What Are The Side Effects?

As with all effective drugs, there are possible side effects. But most of these are minor and subside when the treatment is completed. These may include nausea, vomiting, diarrhea, and a metallic taste in the mouth. Women may develop a mild vaginal yeast infection for which a nonprescription cream or vaginal suppository may be used. If you develop severe diarrhea, rash, or fever, call your doctor.
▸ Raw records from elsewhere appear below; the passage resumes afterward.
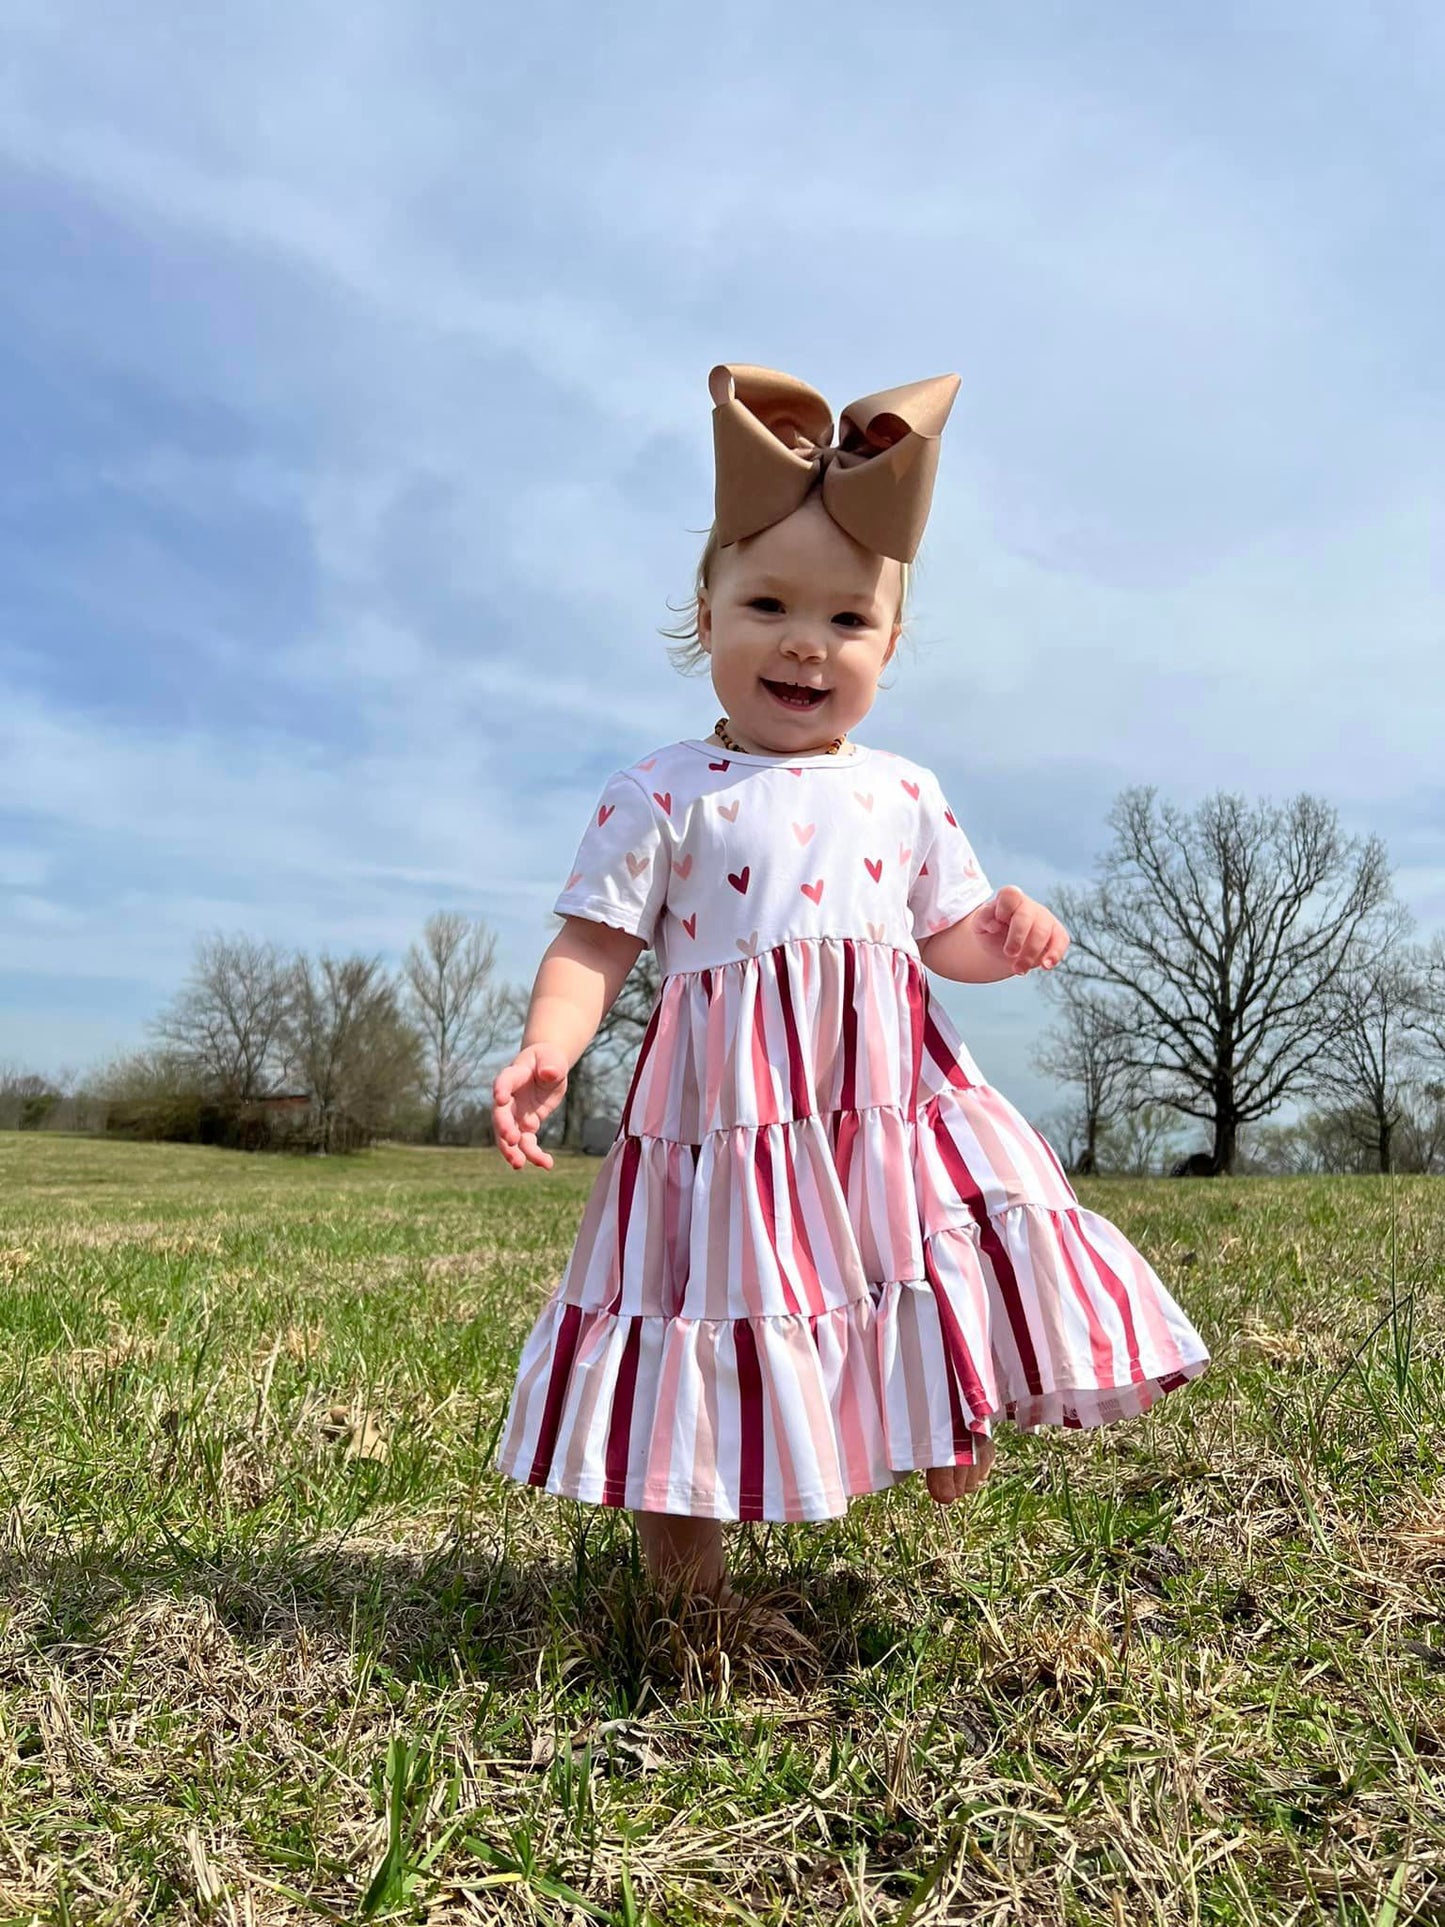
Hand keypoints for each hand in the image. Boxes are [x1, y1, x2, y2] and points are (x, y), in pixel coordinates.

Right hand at [492, 1044, 568, 1169]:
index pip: (505, 1081)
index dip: (501, 1089)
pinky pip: (526, 1143)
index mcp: (514, 1075)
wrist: (546, 1070)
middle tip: (510, 1139)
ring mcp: (515, 1114)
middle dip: (503, 1127)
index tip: (499, 1097)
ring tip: (518, 1164)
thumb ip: (551, 1065)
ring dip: (512, 1150)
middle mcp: (509, 1098)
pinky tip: (546, 1164)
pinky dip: (533, 1155)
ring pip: (509, 1135)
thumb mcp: (552, 1059)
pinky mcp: (525, 1126)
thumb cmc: (547, 1060)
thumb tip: (550, 1072)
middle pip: (501, 1114)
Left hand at [972, 886, 1069, 975]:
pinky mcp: (1057, 934)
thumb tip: (994, 924)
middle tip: (1008, 954)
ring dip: (1030, 953)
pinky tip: (1045, 966)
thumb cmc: (990, 931)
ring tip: (1017, 970)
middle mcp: (1029, 907)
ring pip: (1043, 932)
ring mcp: (1045, 919)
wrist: (1001, 945)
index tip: (994, 927)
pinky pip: (1061, 941)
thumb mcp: (979, 925)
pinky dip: (1055, 954)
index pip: (1010, 895)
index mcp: (1009, 900)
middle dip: (1017, 938)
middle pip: (1026, 917)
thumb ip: (983, 919)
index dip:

How Do I Know When It Is Gone?

You won't, but the odds are good. If the organisms are not resistant to therapy, the infection can be cured in up to 90% of cases. If symptoms do return, your doctor can perform additional tests if needed after the treatment is completed to see if the infection has been successfully eradicated. Both a stomach biopsy during a repeat scope test and the breath test can determine if the infection is gone. A breath test at least four weeks after therapy is finished is the simplest non-invasive way to assess cure. The blood test is not useful to assess cure since it may still show antibodies to Helicobacter for over a year after the infection is cleared. If the blood test turns negative, however, it indicates cure.

Will It Come Back?

No one knows for sure since the source of infection may vary from individual to individual. But, in general, the return rate of Helicobacter infection is less than 1% per year. So you have less than one chance in twenty of getting the infection back in the five years that follow successful treatment.